Python 数据帧聚合对象类型_Python_Python 3.x_Pandas_Group By_Aggregate

Python 数据帧聚合对象类型

python python-3.x pandas

Python 数据帧聚合对象类型,python,python-3.x,pandas,group-by,aggregate,Python,Python 3.x,Pandas,Group By,Aggregate,目标我有一个带有浮点和对象类型的数据帧我想按“名称”列对数据帧进行分组 groupped=df.groupby（[“name”]）然后聚合所有其他列有些列的浮点值是我加在一起的但我也有“对象类型”，目标是只保留1个对象类型，例如：第一个。它们是一样的。因此，我尝试使用min，但它不起作用，但我找不到任何其他与对象类型相关的函数错误 ----------------------------------------------------------------------

目标

我有一个带有浮点和对象类型的数据帧
我想按“名称”列对数据帧进行分组
```
groupped=df.groupby（[“name”]）
```
然后聚合所有其他列
有些列的浮点值是我加在一起的
但我也有“对象类型”，目标是只保留1个对象类型，例如：第一个。它们是一样的。
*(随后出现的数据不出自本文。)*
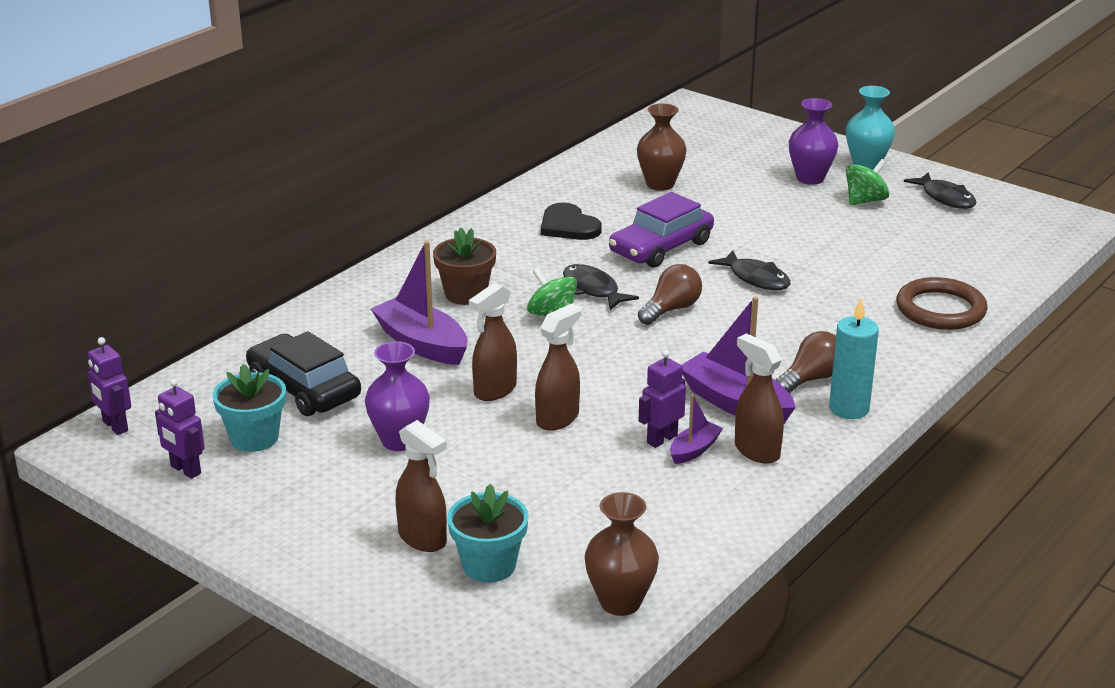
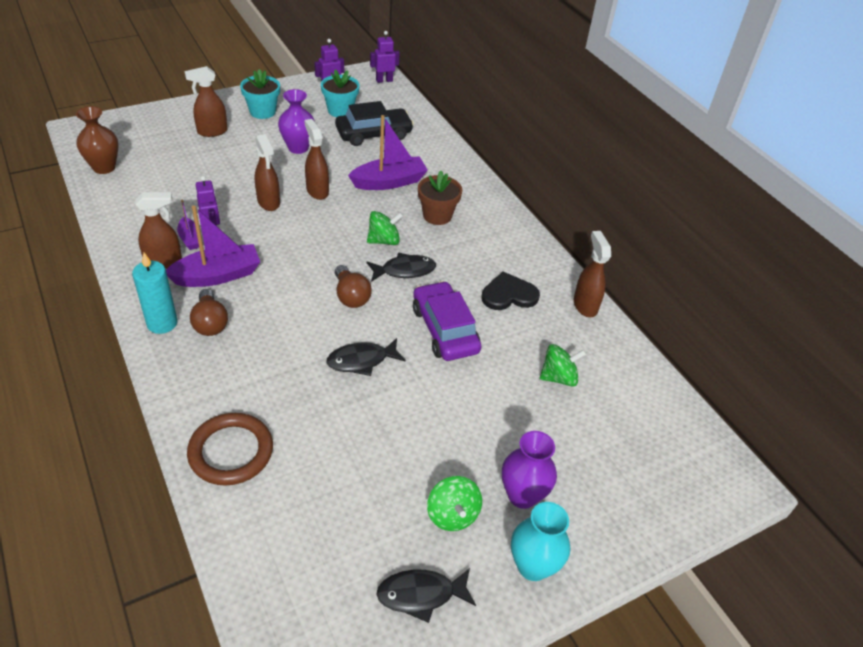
camera: 110 degrees right, 15 degrees up
turquoise flower pot [447,484,529,583] -> turquoise flower pot moved to [240,69,280,119]
brown vase [637,104,687,191] -> green spinning top [540,344,586,387]
none -> brown spray bottle [574,231,611,317]

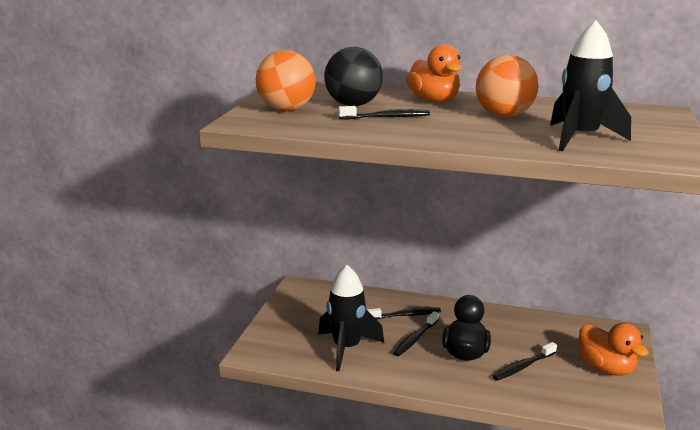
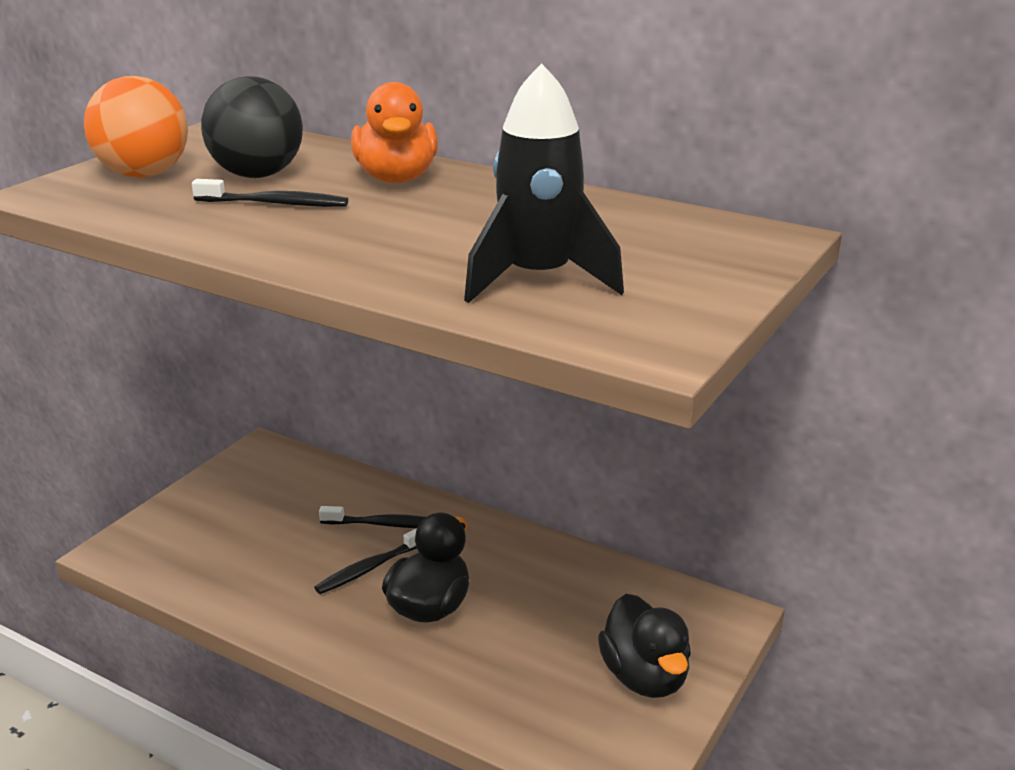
camera: 15 degrees right, 5 degrees up
black rocket [318,265,384,371] -> none
orange ball [476,55,539,117] -> none
black toothbrush [493,342,557,381] -> none
orange duck [579,323,649,376] -> black duck [598,594,691,698]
因此，我尝试使用min，但它不起作用，但我找不到任何其他与对象类型相关的函数

错误

---------------------------------------------------------------------------
TypeError                                 Traceback (most recent call last)
<ipython-input-102-3594b7bd0c31> in <module>
      9          'number_one' : ['sum'],
     10          'type' : ['min'],
---> 11          'number_two' : ['sum'],
     12 })
     13 
...
TypeError: '<=' not supported between instances of 'str' and 'float'

---------------------------------------------------------------------------
TypeError回溯（最近一次调用上次）
在里面
9“第一名”：[“总和]，
10“类型”：[“分钟]，
--->11“数字二”：[“总和]，
12 })
13
...
TypeError:“第一个想法是用于对象列：
aggregated = groupped.agg({ 
         'name' : ['first'],
         'id' : ['first'],
         'date' : ['first'],
         'number_one' : ['sum'],
         'type' : ['first'],
         'number_two' : ['sum'],
})

如果想要避免多索引

删除[]：

aggregated = groupped.agg({ 
         'name' : 'first',
         'id' : 'first',
         'date' : 'first',
         'number_one' : 'sum',
         'type' : 'first',
         'number_two' : 'sum',
})

更通用的解决方案是针对数值列聚合

sum

，对于其他列，在lambda函数中获取第一个值：

f = lambda x: x.sum() if np.issubdtype(x.dtype, np.number) else x.iat[0]
aggregated = groupped.agg(f)

第一个想法是用于对象列：

aggregated = groupped.agg({ 
         'name' : ['first'],
         'id' : ['first'],
         'date' : ['first'],
         'number_one' : ['sum'],
         'type' : ['first'],
         'number_two' : ['sum'],
})

如果想要避免多索引删除[]：

aggregated = groupped.agg({ 
         'name' : 'first',
         'id' : 'first',
         'date' : 'first',
         'number_one' : 'sum',
         'type' : 'first',
         'number_two' : 'sum',
})

更通用的解决方案是针对数值列聚合

sum

，对于其他列，在lambda函数中获取第一个值：

f = lambda x: x.sum() if np.issubdtype(x.dtype, np.number) else x.iat[0]
aggregated = groupped.agg(f)

30秒后完美。谢谢，30秒后就好了。非常感谢。